Interestingly the difference in reference chemical potentials of \(\mathrm{H}^{+}(\mathrm{aq})\) and \(\mathrm{H}_{3}\mathrm{O}^{+}(\mathrm{aq})\) equals the chemical potential of water(\(\ell\)) at the same \(\mathrm{T}\) and \(\mathrm{p}\). We combine equations (z) and (za) to obtain an equation relating the mean ionic activity coefficients \(\gamma_{\pm}\left(\mathrm{H}^{+} \mathrm{X}^{-}\right)\) and \(\gamma_{\pm}\left(\mathrm{H}_{3} \mathrm{O}^{+} \mathrm{X}^{-}\right)\).

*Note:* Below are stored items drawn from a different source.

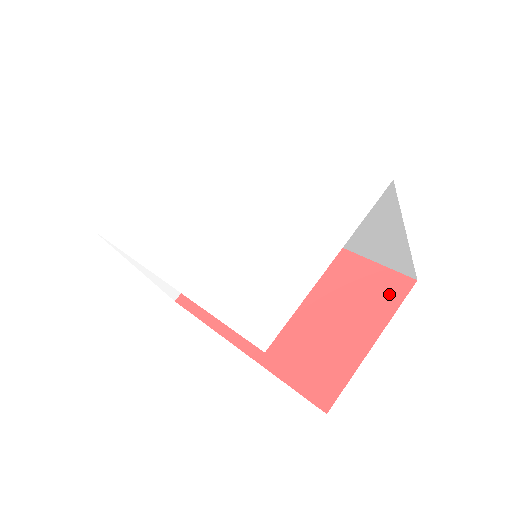
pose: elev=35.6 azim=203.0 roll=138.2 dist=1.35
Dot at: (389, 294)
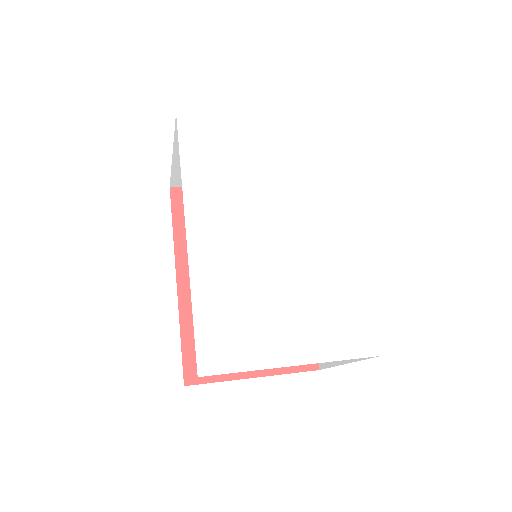
Dot at: occluded
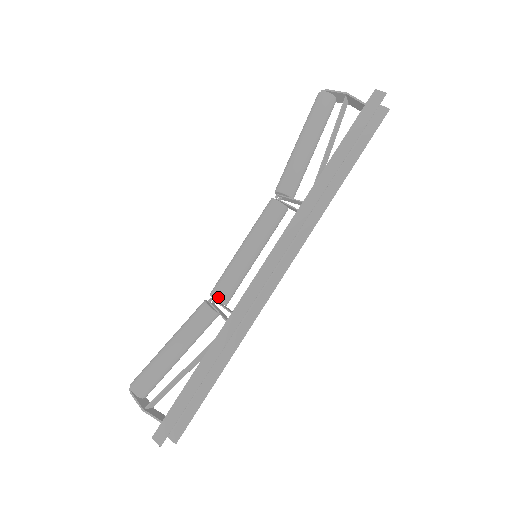
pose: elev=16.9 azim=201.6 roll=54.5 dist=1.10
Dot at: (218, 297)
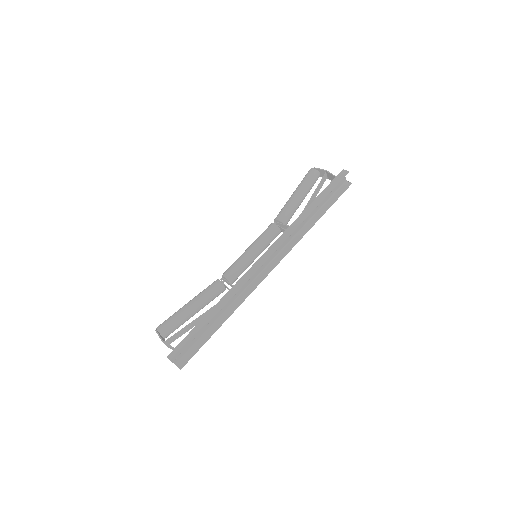
Dot at: (227, 276)
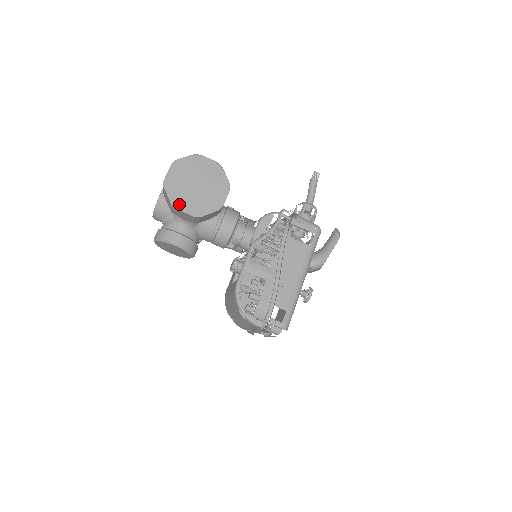
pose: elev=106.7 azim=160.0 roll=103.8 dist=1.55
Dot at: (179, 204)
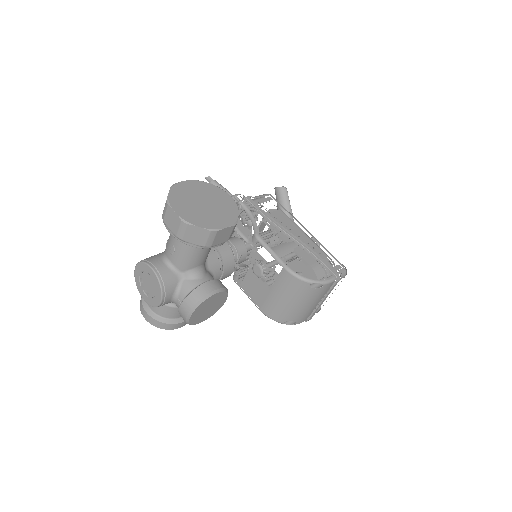
Dot at: (214, 226)
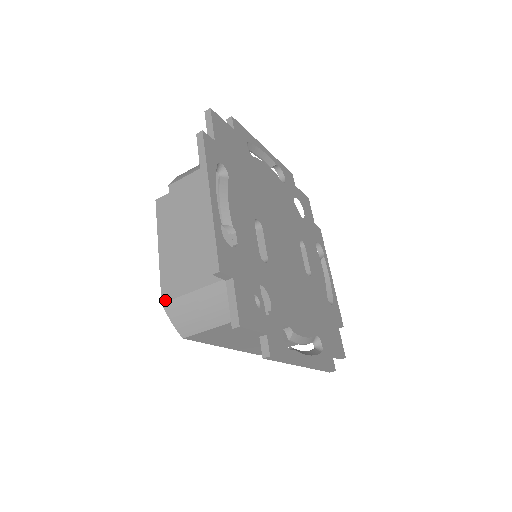
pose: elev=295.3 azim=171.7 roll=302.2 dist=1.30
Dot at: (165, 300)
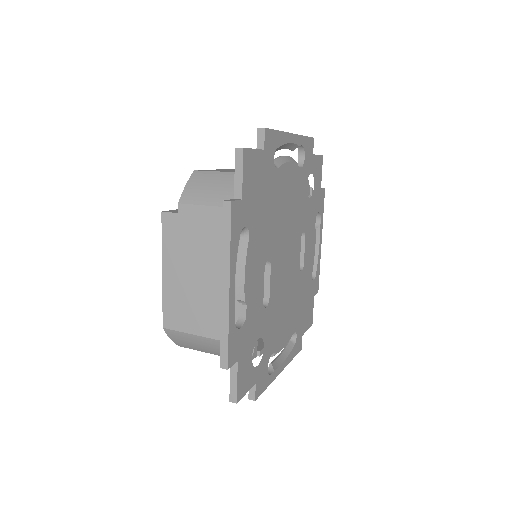
Dot at: (167, 327)
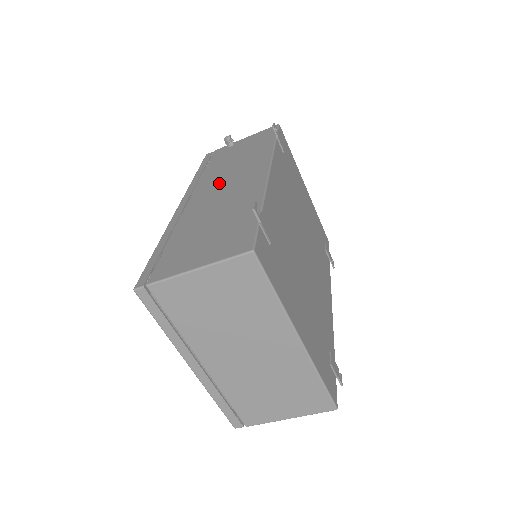
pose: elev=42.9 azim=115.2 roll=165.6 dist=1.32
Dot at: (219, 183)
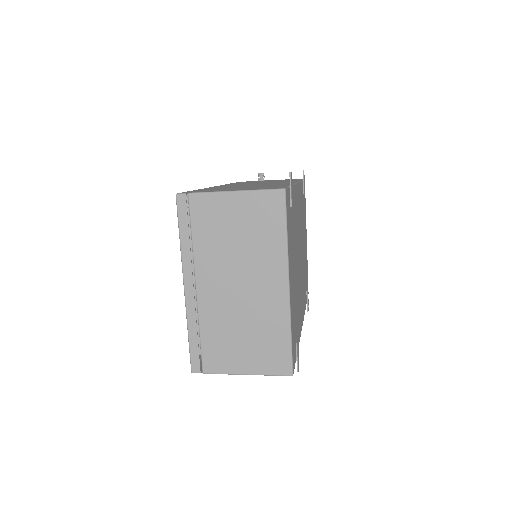
Dot at: occluded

Thus (at defined \(\mathrm{T}\) and \(\mathrm{p}\))

\[\begin{aligned}
\ln \left[\gamma_{\pm}\left(\mathrm{H}_{3} \mathrm{O}^{+} \mathrm{X}^{-}\right)\right] &=\ln \left[\gamma_{\pm}\left(\mathrm{H}^{+} \mathrm{X}^{-}\right)\right]+\ln \left[\mathrm{m}\left(\mathrm{H}^{+} \mathrm{X}^{-}\right) / \mathrm{m}\left(\mathrm{H}_{3} \mathrm{O}^{+} \mathrm{X}^{-}\right)\right] \\
&-\phi(\mathrm{I}) \, \mathrm{m}\left(\mathrm{H}^{+} \mathrm{X}^{-}\right) \, \mathrm{M}_{1} \\
+& {[1 / 2 \, \mathrm{R} \, \mathrm{T}] \,\left[\mu^{0}\left(\mathrm{H}^{+} \mathrm{X}^{-} ; \mathrm{aq}\right)+\mu_{1}^{*}(\ell)-\mu^{0}\left(\mathrm{H}_{3} \mathrm{O}^{+} \mathrm{X}^{-} ; \mathrm{aq}\right)\right] }
\end{aligned}\]

Then

\[\begin{aligned}
\ln \left[\gamma_{\pm}\left(\mathrm{H}_{3} \mathrm{O}^{+} \mathrm{X}^{-}\right)\right] &=\ln \left[\gamma_{\pm}\left(\mathrm{H}^{+} \mathrm{X}^{-}\right)\right]+\ln \left[\mathrm{m}\left(\mathrm{H}^{+} \mathrm{X}^{-}\right) / \mathrm{m}\left(\mathrm{H}_{3} \mathrm{O}^{+} \mathrm{X}^{-}\right)\right] \\
&-\phi(\mathrm{I}) \, \mathrm{m}\left(\mathrm{H}^{+} \mathrm{X}^{-}\right) \, \mathrm{M}_{1}
\end{aligned}\]

Also from equations (v) and (w),

\[\ln \left[\mathrm{m}\left(\mathrm{H}^{+} \mathrm{X}^{-}\right) / \mathrm{m}\left(\mathrm{H}_{3} \mathrm{O}^{+} \mathrm{X}^{-}\right)=\ln \left[1-\mathrm{M}_{1} \, \mathrm{m}\left(\mathrm{H}^{+} \mathrm{X}^{-}\right)\right]\right.\]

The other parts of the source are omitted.